Wednesday, July 12, 2006

'It Girl' waltzes into valley

Diane von Furstenberg to show new line in Sun Valley

Express Staff Writer

Diane von Furstenberg will be in Sun Valley this week for the Allen & Co. conference and a trunk show of her new fall fashions.

Here are the "fashionista" facts, darling. Diane von Furstenberg, fashion designer and celebrity, has been a household name since she was in her late 20s. Now in her late 50s, beautiful, European, and titled, she ran with the in-crowd in the rambunctious 1970s of New York City and abroad and, by the way, created a little piece of clothing that became iconic. In fact, von Furstenberg's signature wrap dress is in the Metropolitan Museum of Art's fashion collections.

The DVF Studio will hold a private trunk show at the Sun Valley clothing shop Panache this week while von Furstenberg is in the valley for the Allen & Co. media and technology conference. Ten percent of the proceeds will be donated to Camp Rainbow Gold, a nonprofit organization that benefits children with cancer.

"I've been coming to the Allen & Co conference for years. We do the conference in the morning and hike in afternoon. We also go rafting one day," she said in her husky native Belgian accent. "Last year, I went into Panache and said, 'If you want, I'll do a little trunk show while I'm here.' So we shipped a lot of things from our fall designs."

Von Furstenberg has always had an eye for design, color, patterns and prints. Launched in 1972, her company sold more than 5 million of her signature wrap dresses by 1976. She successfully launched a fragrance and cosmetics division and was featured on the covers of Newsweek and The Wall Street Journal. By 1989, sales of Diane von Furstenberg products exceeded $1 billion dollars worldwide. Then she quit, when the market became saturated with wrap dress knockoffs.

Her designs were (and are) sexy but practical and fun. When she began her career in her 20s, the dresses, most notably the wrap dresses, seemed designed for her. In fact, von Furstenberg was the quintessential New York working girl, running from her work as a designer, to her life as a mother, to the fast life among the glitterati of the day. When this observation is repeated to her, she laughs.

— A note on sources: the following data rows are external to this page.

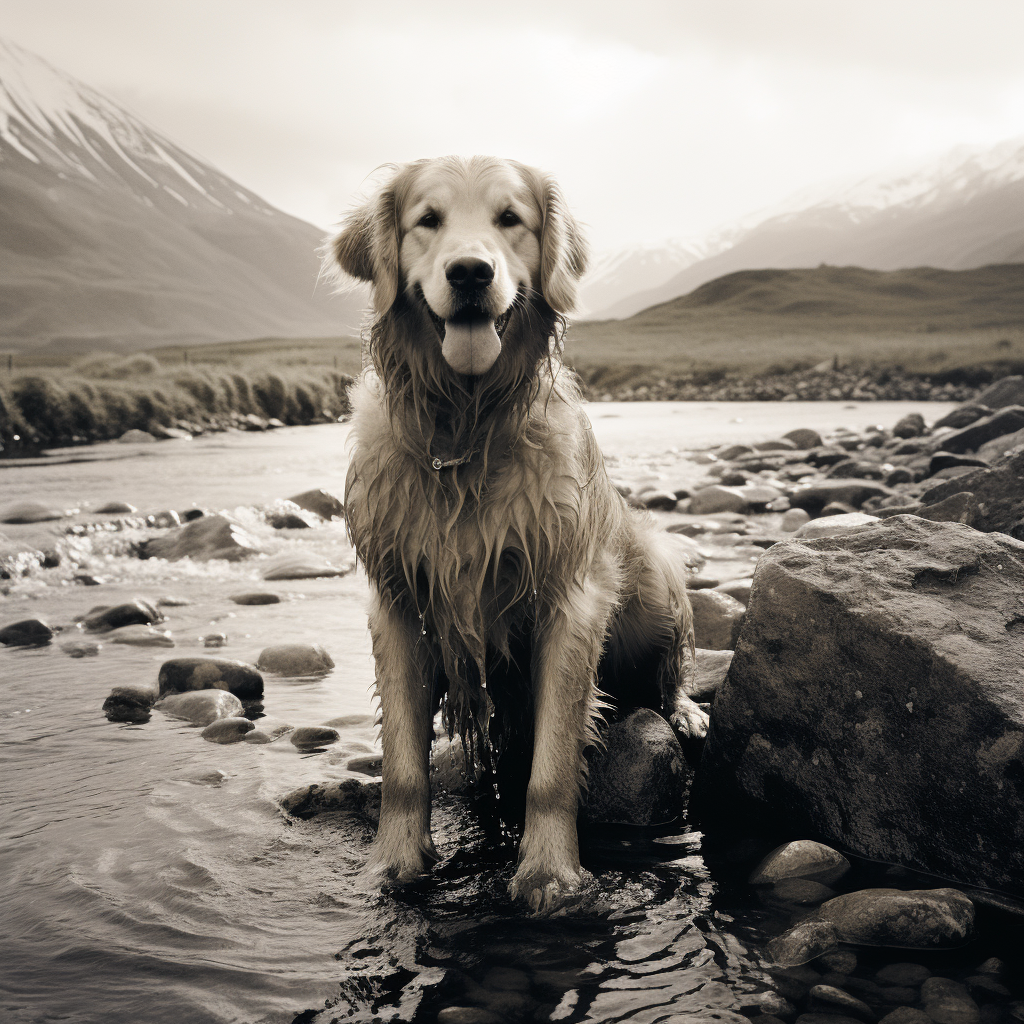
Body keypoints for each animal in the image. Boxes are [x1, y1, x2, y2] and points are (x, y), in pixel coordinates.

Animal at [325, 155, 704, 909]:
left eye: (510, 219)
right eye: (428, 220)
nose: (471, 272)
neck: (464, 431)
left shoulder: (571, 597)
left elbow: (552, 766)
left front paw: (549, 875)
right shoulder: (398, 603)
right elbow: (403, 766)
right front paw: (393, 865)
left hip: (652, 576)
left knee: (669, 663)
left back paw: (683, 710)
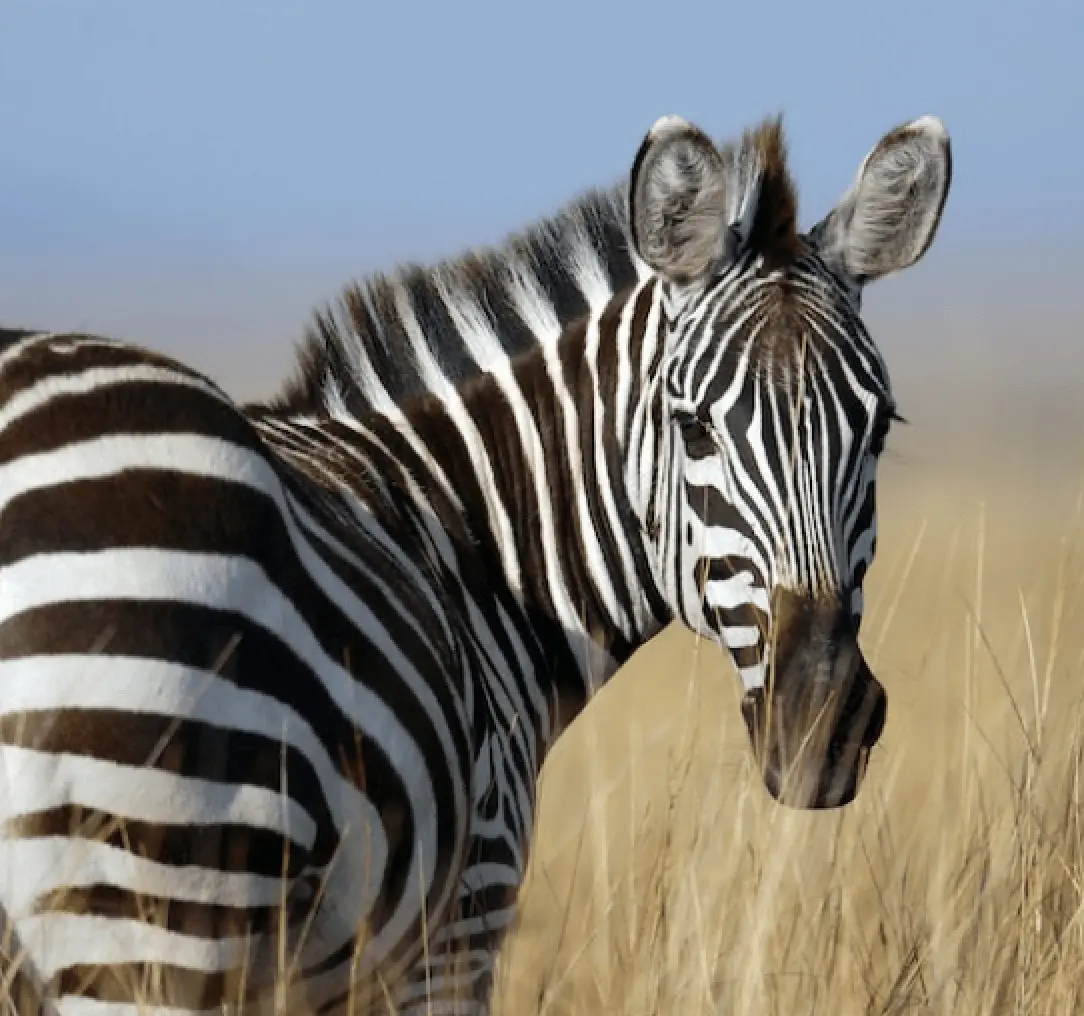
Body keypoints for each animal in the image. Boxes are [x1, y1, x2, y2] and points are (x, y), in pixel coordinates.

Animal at [0, 110, 952, 1015]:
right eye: (694, 429)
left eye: (878, 428)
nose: (823, 723)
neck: (474, 547)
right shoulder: (461, 922)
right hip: (150, 915)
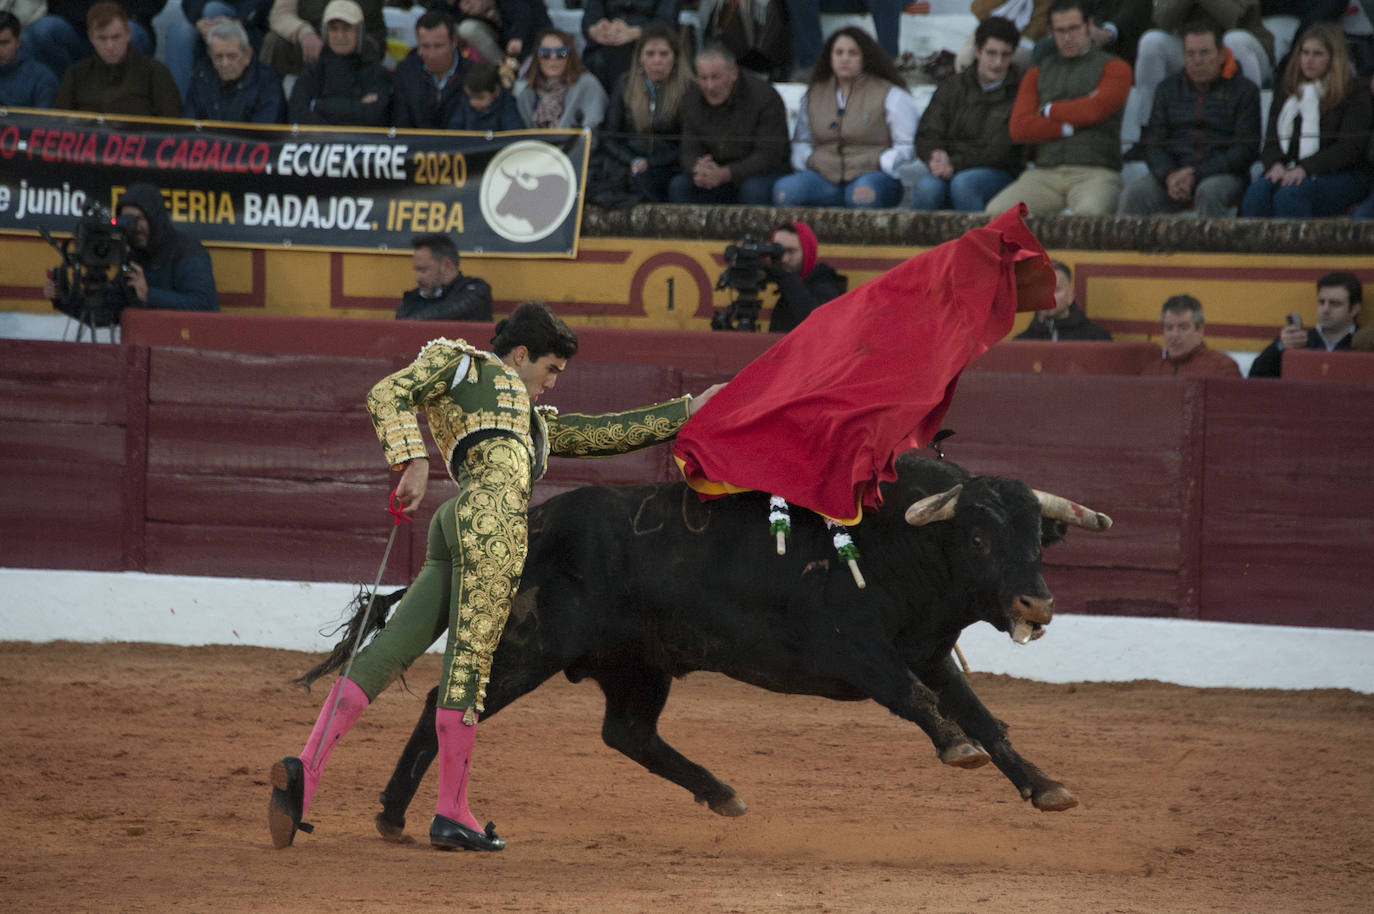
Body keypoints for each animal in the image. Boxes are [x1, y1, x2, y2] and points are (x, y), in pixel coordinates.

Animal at [306, 450, 1110, 835]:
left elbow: (987, 718)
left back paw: (722, 793)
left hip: (639, 665)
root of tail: (527, 522)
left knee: (627, 733)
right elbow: (920, 703)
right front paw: (956, 750)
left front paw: (1046, 787)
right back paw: (392, 814)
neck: (895, 544)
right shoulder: (854, 652)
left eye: (1037, 535)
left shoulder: (929, 651)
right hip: (525, 646)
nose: (1036, 603)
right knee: (447, 705)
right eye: (976, 537)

"The theme of my fall fashion is the 'Working Girl.' When I first started, I wanted to become a certain kind of woman, in the driving seat, in control of my life, a worker, mother, married, with lovers, whatever. I became that woman. I was really inspired by other women. In my second career eight years ago, I realized, after 25 years, it is the young women who are inspiration. I am still a tiny bit that same woman."

That party-happy Studio 54 era produced such wunderkind designers and celebrities as von Furstenberg, Calvin Klein, Halston, Bianca Jagger and Steve Rubell. She was the "It Girl."

"I knew so little then," she said. "But my instincts were right. I still work by instinct, but now I know."

Now a grandmother of three, von Furstenberg is one half of a media power couple. She has been married for six years to Barry Diller, the chairman and CEO of USA Networks Inc. Her first marriage was to Prince Egon von Furstenberg, though she was single for 26 years between marriages. Her mother, Lily Nahmias, was an Auschwitz survivor, a fact that has always informed much of her success.

One wonders why, with a successful marriage and years of hard work behind her, she would try her hand at a comeback as she did a mere 10 years ago.

"I like what I do," she said briskly. "I've become a professional, and I really enjoy it. I design my own fabric, and we do a lot of them. Ten new prints a month, two fashion shows a year, collections every month so you don't see yourself everywhere on the street. All the silk is made in the Orient. Other fabric is made in Italy, America, Poland, all over."

She calls her current success a "very nice thing for me, and a compliment. It's a great, great adventure."